His predicament is hardly unusual in California, where 66 percent of hospitals are losing money. Some pressures, such as earthquake codes, are peculiar to the state. But others are more common: emergency rooms flooded by patients with no insurance, increases in cost of care that make Medicaid insufficient.
He speaks of a new device to prevent heart problems. It costs three times as much as the old one. But when asked whether his hospital will buy it, he almost scoffs. "When a patient comes here, we're going to give him that [device]," he says. "We're not going to say, 'We're losing money, so we're going to use the old one.'"
It's a comment that cuts to the core of the dilemma. California hospitals gave out $3.5 billion in uncompensated care last year. The law requires them to care for all patients in their emergency rooms. Yet in other instances, the questions are thornier: Should price be a factor in medical decisions? Do all patients have a right to state-of-the-art treatments?

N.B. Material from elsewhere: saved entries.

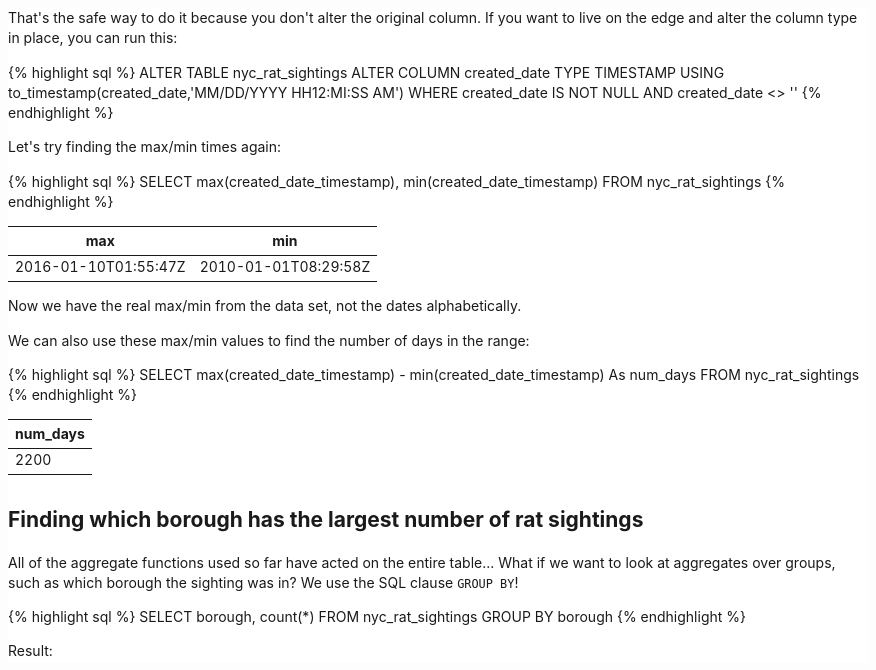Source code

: That's the safe way to do it because you don't alter the original column. If you want to live on the edge and alter the column type in place, you can run this:

{% highlight sql %}
ALTER TABLE
  nyc_rat_sightings
ALTER COLUMN
  created_date TYPE TIMESTAMP USING to_timestamp(created_date,'MM/DD/YYYY HH12:MI:SS AM')
WHERE created_date IS NOT NULL AND created_date <> ''
{% endhighlight %}

Let's try finding the max/min times again:

{% highlight sql %}
SELECT
  max(created_date_timestamp),
  min(created_date_timestamp)
FROM nyc_rat_sightings
{% endhighlight %}

|            max      |           min       |
|----------------------|----------------------|
| 2016-01-10T01:55:47Z | 2010-01-01T08:29:58Z |

Now we have the real max/min from the data set, not the dates alphabetically.


We can also use these max/min values to find the number of days in the range:

{% highlight sql %}
SELECT
  max(created_date_timestamp) - min(created_date_timestamp) As num_days
FROM
  nyc_rat_sightings
{% endhighlight %}

| num_days |
|----------|
|   2200   |

## Finding which borough has the largest number of rat sightings

All of the aggregate functions used so far have acted on the entire table... What if we want to look at aggregates over groups, such as which borough the sighting was in? We use the SQL clause `GROUP BY`!

{% highlight sql %}
SELECT borough, count(*)
FROM nyc_rat_sightings
GROUP BY borough
{% endhighlight %}

Result:

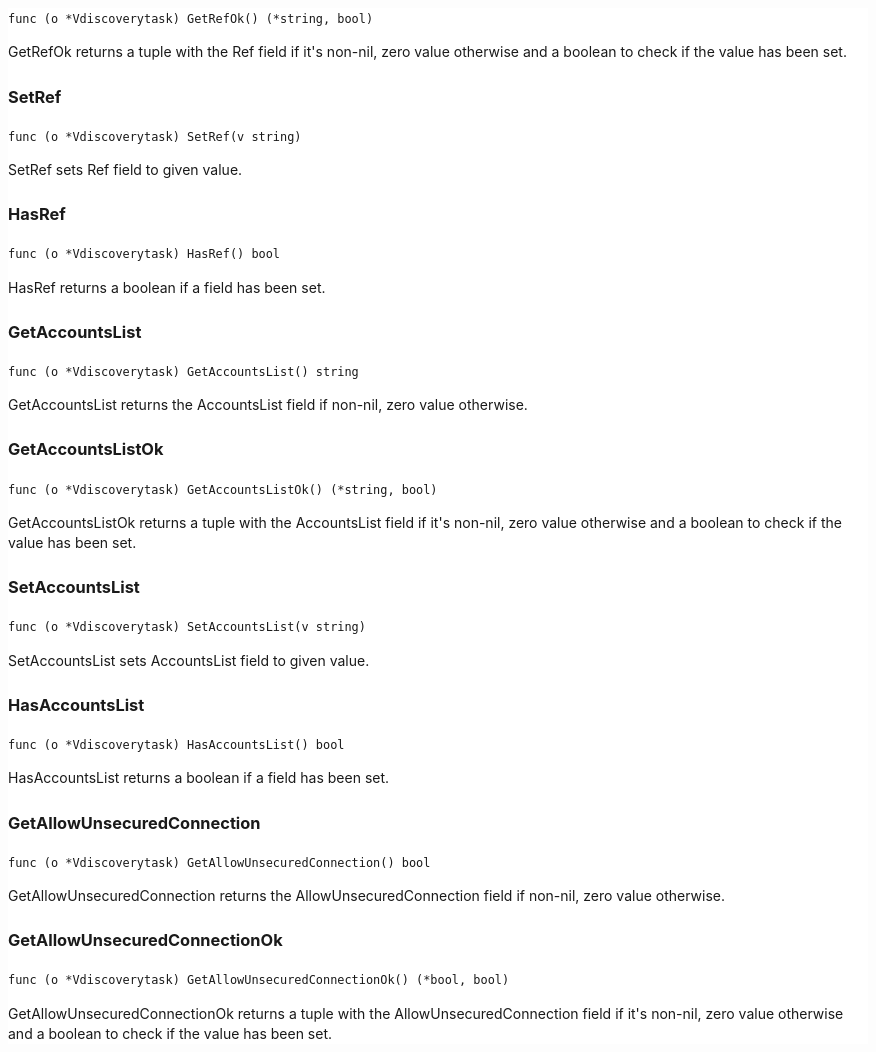 `func (o *Vdiscoverytask) GetRefOk() (*string, bool)`

GetRefOk returns a tuple with the Ref field if it's non-nil, zero value otherwise
and a boolean to check if the value has been set.

### SetRef

`func (o *Vdiscoverytask) SetRef(v string)`

SetRef sets Ref field to given value.

### HasRef

`func (o *Vdiscoverytask) HasRef() bool`

HasRef returns a boolean if a field has been set.

### GetAccountsList

`func (o *Vdiscoverytask) GetAccountsList() string`

GetAccountsList returns the AccountsList field if non-nil, zero value otherwise.

### GetAccountsListOk

`func (o *Vdiscoverytask) GetAccountsListOk() (*string, bool)`

GetAccountsListOk returns a tuple with the AccountsList field if it's non-nil, zero value otherwise
and a boolean to check if the value has been set.

### SetAccountsList

`func (o *Vdiscoverytask) SetAccountsList(v string)`

SetAccountsList sets AccountsList field to given value.

### HasAccountsList

`func (o *Vdiscoverytask) HasAccountsList() bool`

HasAccountsList returns a boolean if a field has been set.

### GetAllowUnsecuredConnection

`func (o *Vdiscoverytask) GetAllowUnsecuredConnection() bool`

GetAllowUnsecuredConnection returns the AllowUnsecuredConnection field if non-nil, zero value otherwise.

### GetAllowUnsecuredConnectionOk

`func (o *Vdiscoverytask) GetAllowUnsecuredConnectionOk() (*bool, bool)`

GetAllowUnsecuredConnectionOk returns a tuple with the AllowUnsecuredConnection field if it's non-nil, zero value otherwise
and a boolean to check if the value has been set.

For Cohill, the answer is clear: Patients must get the best treatment. Yet to ensure that, he's had to shut down his children's intensive care unit and a senior services center.
More employers are implementing new healthcare plans that force workers to make choices - or pick up the bill. But the belief that such ideas don't go far enough has opened up space for more radical solutions.
At least three California lawmakers are expected to introduce bills next session with some form of universal healthcare. Moreover, the comments last week by Bruce Bodaken, head of California Blue Shield, proposing a universal-coverage system, have been seen as crossing a new threshold.
Says Jan Emerson of the California Healthcare Association: "It's intriguing that someone of Mr. Bodaken's stature was willing to put it out there."